The bounty hunter pulled his tinderbox from a pouch on his belt, hurriedly trying to light the withered weeds the old woman had thrust upon him. The wolf-beast seemed to take notice the instant he began. It dropped Viktor’s gory carcass, its muzzle pulled into a snarl as it fixed him with its scarlet eyes. The creature slowly crept towards him, an angry growl rumbling through its powerful frame, keeping itself upright upon two legs, its clawed hands closing and opening in their eagerness for violence.
The weeds had just begun to smoulder, the first faint hint of noxious smoke rising from them, when the wolf-beast lowered its head and coiled its body into a crouch. Brunner dropped his tinderbox and dragged the hatchet from his belt. The move was only just in time as the wolf lunged for him, uncoiling in a black-furred streak of bestial fury. The bounty hunter twisted as it jumped, staggering from the glancing impact instead of being crushed beneath the beast’s body as he had before. As the wolf dove past him, he lashed out with the axe, slashing its edge through fur and flesh, hearing the steel scrape against bone. But when the beast was past and he looked at his axe, he found the blade unmarked by blood. He did not need to be a witch to know that the wolf’s hide was similarly unmarked, preserved by whatever unholy forces gave it power.
The wolf coiled to spring again, but as it did so, it began to sh
ake its head, snuffling loudly. It brought a forearm scratching against its muzzle, then rolled its face in the dirt. Brunner could see that the bundle of weeds was now smoking fiercely, the pungent reek almost overwhelming. Its effect on the wolf-beast was even worse and, with a mournful wail, like the whine of a child, the brute darted towards the trees.
Before it could vanish, Brunner was pulling his sword from its scabbard. If the weed could wreak such havoc on the beast, perhaps they had also foiled its invulnerability to steel. He started after the wolf, but the familiar sound of an explosive crack caused him to drop. The trunk of a nearby tree exploded with splinters as a bullet slammed into it.
Brunner rolled onto his belly, watching for the hidden shooter, the wolf having already vanished into the undergrowth. After a few moments, he could hear the unmistakable sound of a rider ploughing his way through the undergrowth. The glow of a lantern appeared in the murk of the forest, soon followed by the one who held it.
The rider was a well-dressed man, the doublet beneath his engraved breastplate was extravagant and colourful, his stiff cavalry boots monogrammed with gilded letters, his rounded helm sporting outrageous plumes of ostrich feathers. The sword that hung from his belt was thin and rakish, with a jewelled hilt and silver etchings along its scabbard. The man’s face was clean, handsome in the classical Imperial style, with well-tended moustaches waxed into twisted curls. Pale blue eyes regarded Brunner with alarm and a smoking pistol almost fell from the rider’s beringed fingers.

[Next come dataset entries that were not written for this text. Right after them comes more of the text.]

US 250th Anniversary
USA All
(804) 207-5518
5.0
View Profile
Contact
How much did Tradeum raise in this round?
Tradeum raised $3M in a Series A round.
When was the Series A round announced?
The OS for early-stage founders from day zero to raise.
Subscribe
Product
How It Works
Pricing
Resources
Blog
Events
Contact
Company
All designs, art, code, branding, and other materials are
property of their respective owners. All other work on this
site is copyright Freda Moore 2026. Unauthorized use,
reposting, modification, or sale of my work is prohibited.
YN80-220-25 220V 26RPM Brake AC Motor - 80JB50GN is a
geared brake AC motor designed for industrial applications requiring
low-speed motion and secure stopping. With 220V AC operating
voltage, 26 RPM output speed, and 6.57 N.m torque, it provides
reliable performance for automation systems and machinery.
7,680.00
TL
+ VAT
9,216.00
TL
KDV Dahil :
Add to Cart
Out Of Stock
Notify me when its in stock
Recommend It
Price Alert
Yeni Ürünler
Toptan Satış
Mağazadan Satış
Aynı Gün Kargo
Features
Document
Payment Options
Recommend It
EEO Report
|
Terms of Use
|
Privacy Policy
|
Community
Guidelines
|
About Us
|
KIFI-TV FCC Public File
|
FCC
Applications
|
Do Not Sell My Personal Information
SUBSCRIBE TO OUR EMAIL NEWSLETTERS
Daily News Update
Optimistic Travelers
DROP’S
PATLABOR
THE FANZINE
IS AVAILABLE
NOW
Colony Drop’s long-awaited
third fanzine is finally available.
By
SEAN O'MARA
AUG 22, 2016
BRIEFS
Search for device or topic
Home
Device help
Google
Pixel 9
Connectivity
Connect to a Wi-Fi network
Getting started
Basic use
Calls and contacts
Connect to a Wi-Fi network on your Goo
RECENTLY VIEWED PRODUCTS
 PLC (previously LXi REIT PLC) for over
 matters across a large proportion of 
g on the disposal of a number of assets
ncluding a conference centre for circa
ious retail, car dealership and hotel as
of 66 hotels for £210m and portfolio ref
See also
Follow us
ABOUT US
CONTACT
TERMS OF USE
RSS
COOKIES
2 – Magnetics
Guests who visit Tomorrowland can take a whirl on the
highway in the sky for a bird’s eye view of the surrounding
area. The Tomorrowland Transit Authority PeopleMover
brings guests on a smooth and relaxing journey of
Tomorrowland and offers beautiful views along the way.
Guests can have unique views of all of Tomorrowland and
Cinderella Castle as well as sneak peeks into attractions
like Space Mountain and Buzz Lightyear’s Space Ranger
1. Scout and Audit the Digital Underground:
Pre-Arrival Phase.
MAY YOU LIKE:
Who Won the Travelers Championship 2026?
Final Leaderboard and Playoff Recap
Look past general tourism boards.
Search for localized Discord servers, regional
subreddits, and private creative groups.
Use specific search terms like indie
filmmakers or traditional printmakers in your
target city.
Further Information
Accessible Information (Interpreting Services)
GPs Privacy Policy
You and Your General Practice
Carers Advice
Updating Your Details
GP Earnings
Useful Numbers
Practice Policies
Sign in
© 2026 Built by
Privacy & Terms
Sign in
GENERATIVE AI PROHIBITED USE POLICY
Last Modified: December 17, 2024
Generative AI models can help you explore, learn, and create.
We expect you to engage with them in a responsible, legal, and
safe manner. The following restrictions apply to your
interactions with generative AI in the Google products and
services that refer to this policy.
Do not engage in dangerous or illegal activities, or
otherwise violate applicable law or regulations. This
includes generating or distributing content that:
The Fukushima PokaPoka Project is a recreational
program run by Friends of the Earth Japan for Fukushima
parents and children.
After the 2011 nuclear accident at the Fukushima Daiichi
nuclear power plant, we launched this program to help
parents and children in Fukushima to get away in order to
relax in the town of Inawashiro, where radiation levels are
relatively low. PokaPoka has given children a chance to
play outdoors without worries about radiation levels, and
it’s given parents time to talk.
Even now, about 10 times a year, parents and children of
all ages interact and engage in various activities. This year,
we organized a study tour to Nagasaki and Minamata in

‘Taal’s mercy!’ the rider gasped. ‘I didn’t see you there! Morr’s oath, I saw only the wolf!’
‘Then you missed,’ Brunner said, picking himself from the ground and gesturing at the injured tree. The bounty hunter’s eyes were narrowed and filled with menace, scrutinising the horseman and his weapons.
The rider’s face flushed somewhat at the remark and he shoved the pistol back into its holster with an embarrassed motion. ‘I am truly sorry,’ he said. ‘I didn’t know there were other hunters abroad tonight. Those damn Kislevites will be whoring and drinking by this time and, well, they are burying Otto in the morning.’